A white-gloved hand reached down and picked up a tiny, blackened scrap of playing card. "Specialists Jones, O'Flaherty," Amanda spoke, the calmness in her voice not reaching her icy glare as she crushed the burned card piece between her fingers. The lab assistants in question flinched and shrunk away, cowering in their boots. "I have only been away from the laboratory for three hours to have a meeting with General Adams – and you two have, in your overwhelmingly developed sense of duty, decided to play cards. In a laboratory. With vials of highly-concentrated acids, bases and explosive hazards close at hand, near priceless pieces of cutting-edge technology that would be ruined by so much as a tiny amount of spillage on them, and unique artifacts that we have no way of acquiring more of. Am I correct in my assessment of this situation?"
"Y-yes, ma'am," the two replied in unison, their voices barely a whisper.
"Am I correct in my assessment of this situation, specialists?" she demanded again, more loudly.
"Yes, ma'am!"
"If you are so bored that you are inclined to play cards in my absence during working hours, then perhaps you might want to consider...alternative arrangements. Do I have something to declare to the General in my next monthly meeting?"

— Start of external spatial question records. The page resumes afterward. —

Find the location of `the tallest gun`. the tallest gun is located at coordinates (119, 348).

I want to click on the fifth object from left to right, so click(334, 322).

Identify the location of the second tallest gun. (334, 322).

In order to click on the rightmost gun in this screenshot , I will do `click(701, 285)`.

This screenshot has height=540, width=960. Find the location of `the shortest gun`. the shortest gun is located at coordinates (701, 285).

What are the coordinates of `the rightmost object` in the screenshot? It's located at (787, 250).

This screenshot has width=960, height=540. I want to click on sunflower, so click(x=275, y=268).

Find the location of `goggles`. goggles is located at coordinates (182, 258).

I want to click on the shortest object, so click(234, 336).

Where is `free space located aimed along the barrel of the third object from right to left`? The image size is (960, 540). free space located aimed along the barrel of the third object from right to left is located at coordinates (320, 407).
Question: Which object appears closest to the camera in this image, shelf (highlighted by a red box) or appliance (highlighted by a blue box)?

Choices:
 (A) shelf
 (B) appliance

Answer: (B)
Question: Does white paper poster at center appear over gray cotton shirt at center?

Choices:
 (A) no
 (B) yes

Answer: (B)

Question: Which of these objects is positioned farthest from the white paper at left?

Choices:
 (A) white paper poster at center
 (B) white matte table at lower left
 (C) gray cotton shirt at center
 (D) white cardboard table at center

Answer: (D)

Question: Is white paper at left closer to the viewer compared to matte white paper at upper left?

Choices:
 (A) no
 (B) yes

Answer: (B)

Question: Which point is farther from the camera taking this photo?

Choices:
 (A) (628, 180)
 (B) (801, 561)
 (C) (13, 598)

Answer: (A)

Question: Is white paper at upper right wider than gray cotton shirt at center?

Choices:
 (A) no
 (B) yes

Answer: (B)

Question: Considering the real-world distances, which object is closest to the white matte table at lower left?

The two of them shook their heads vehemently.
"Then see to it that this does not happen again. Clean up this mess!" she snarled. Turning to the other assistants, she angrily added, "And the rest of you should know better than to allow this! This is a place of science, not leisure! Do you wish to be remembered for idle chatter and wasteful thoughts on gambling theory? Except for O'Flaherty and Jones, you are all dismissed for the rest of the day! See to it that you are all back here by 0400 hours, mentally prepared for some actual research!"
It didn't take much more of her furious ranting for the other assistants to scramble out of the laboratory as quickly as they could. When the last of the acid had been sprayed down and wiped clean, and the two misbehaving assistants had, Amanda took a deep breath and exhaled slowly as she took stock of the laboratory.
Papers were still strewn about haphazardly on the desk, with scribbled notes all over them. Yet despite all the apparent work that was being generated by her assistants, every single instrument was spotless; every vial gleaming; and every reagent jar stoppered and sealed. All the computers were turned off, their keyboards neatly covered with sheets of plain cloth.
Yes, that was correct. Everything was sealed. Unopened. Unused.
"Useless. What does it take to acquire some people who are actually competent?" grumbled Amanda loudly. "Yet another late night at work to stay on schedule,"
At the very least, her assistants had managed to remove the runic basin from its packing crate and hauled it to its intended position. Sitting in the middle of the laboratory floor, the marble basin had only just recently arrived from the workshops on the other side of the research facility. Seven large, upright pillars of silver-plated marble stood around it, equally spaced on a large circle; while five smaller ones were arranged on the points of a pentagram within the larger circle. And on the floor, an intricate network of runes and glyphs had been engraved into the concrete; a seven-pointed star encompassing a pentagram, with a triangle, circle and a line carved into the very centre.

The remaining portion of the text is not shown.